Senior Attending Orthopedic Surgeon, St. Luke's Hospital Chicago; Associate Professor of Surgery, Northwestern University Medical School; Chief Surgeon, Evanston (I11.) Hospital Evanston, Ill.

JAMA. 1937;108(6):468-470. doi:10.1001/jama.1937.92780060001009
Abstract

G. E. T., a man, aged 43, was admitted to the Evanston Hospital on Sept. 9, 1934, immediately after he had been thrown from a horse, striking directly on the left occipitoparietal region of his head. X-ray examination at this time showed no fracture of the cervical spine, but a slight forward dislocation of the sixth cervical vertebra on the seventh.

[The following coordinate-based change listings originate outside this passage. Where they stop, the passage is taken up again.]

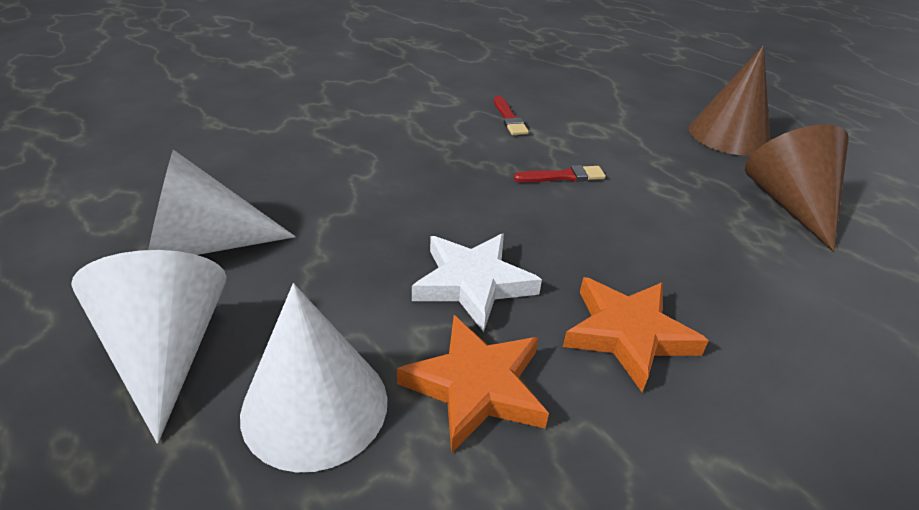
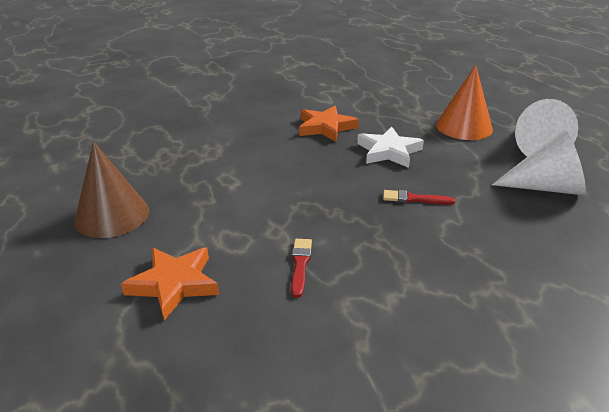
camera: 160 degrees left, 5 degrees down
white cone [240,283,387,472] -> orange cone [436,65,493,140]
orange star [397,315,549,453] -> orange star moved to [121,247,219,321]
red brush [514,165,606,182] -> red brush moved to [383,190,455,205]
brown cone [745,125,849,252] -> none

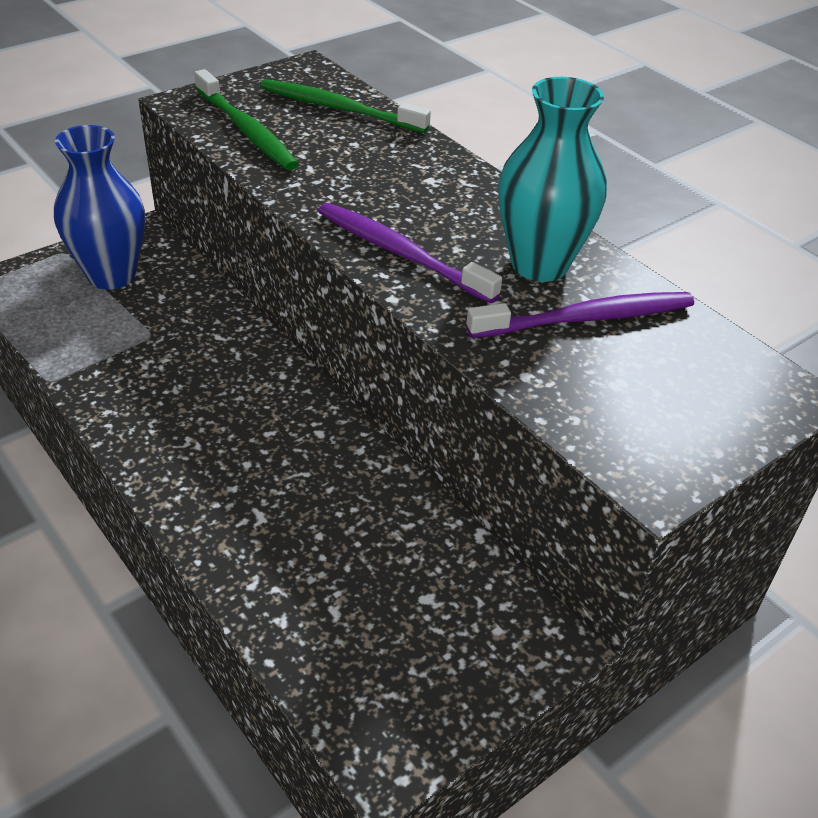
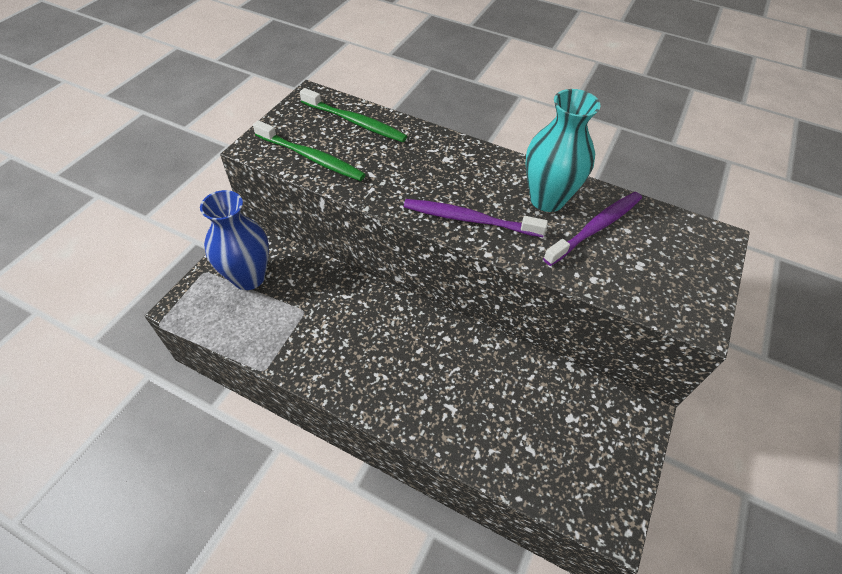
camera: 25 degrees left, 10 degrees up
green toothbrush [260,79,431,133] -> green toothbrush turned 150 degrees counterclockwise [300,88,407,142]

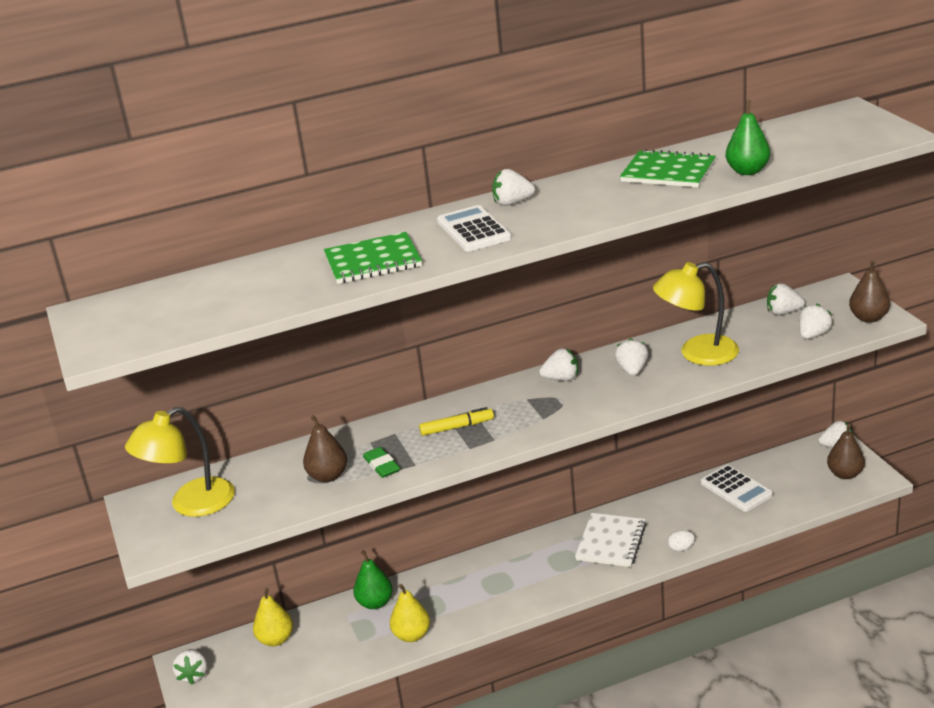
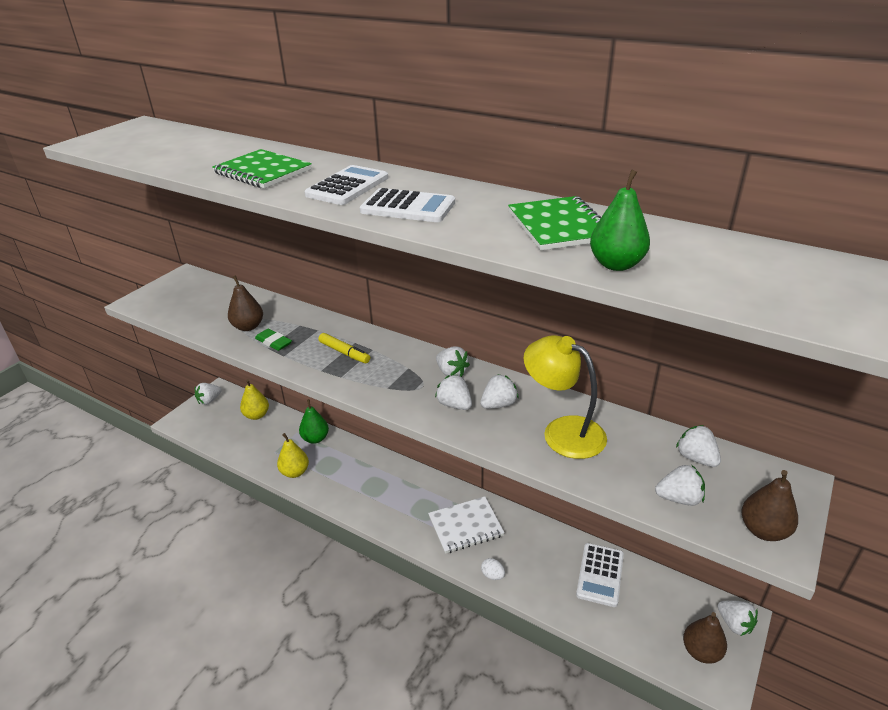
camera: 50 degrees right, 5 degrees up
yellow lamp [125,407,235,517] -> none
green eraser [363,447,400,478] -> green eraser turned 75 degrees counterclockwise [255,328,292,351]
white strawberry [492,169,535,206] -> white strawberry moved to [435,374,472,410]
none -> white calculator [360,188,455,222]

The dislocation was readily reduced by placing the neck in extension and exerting from 3 to 4 pounds of traction on the head. He was discharged from the hospital September 20, wearing an aluminum neck-brace, which supported the head and held the neck in extension. Reexamination of the neck by x-rays three weeks later showed that the luxation had recurred and had even increased, and the patient was having considerable pain in the neck at this time. He was readmitted to the hospital October 18.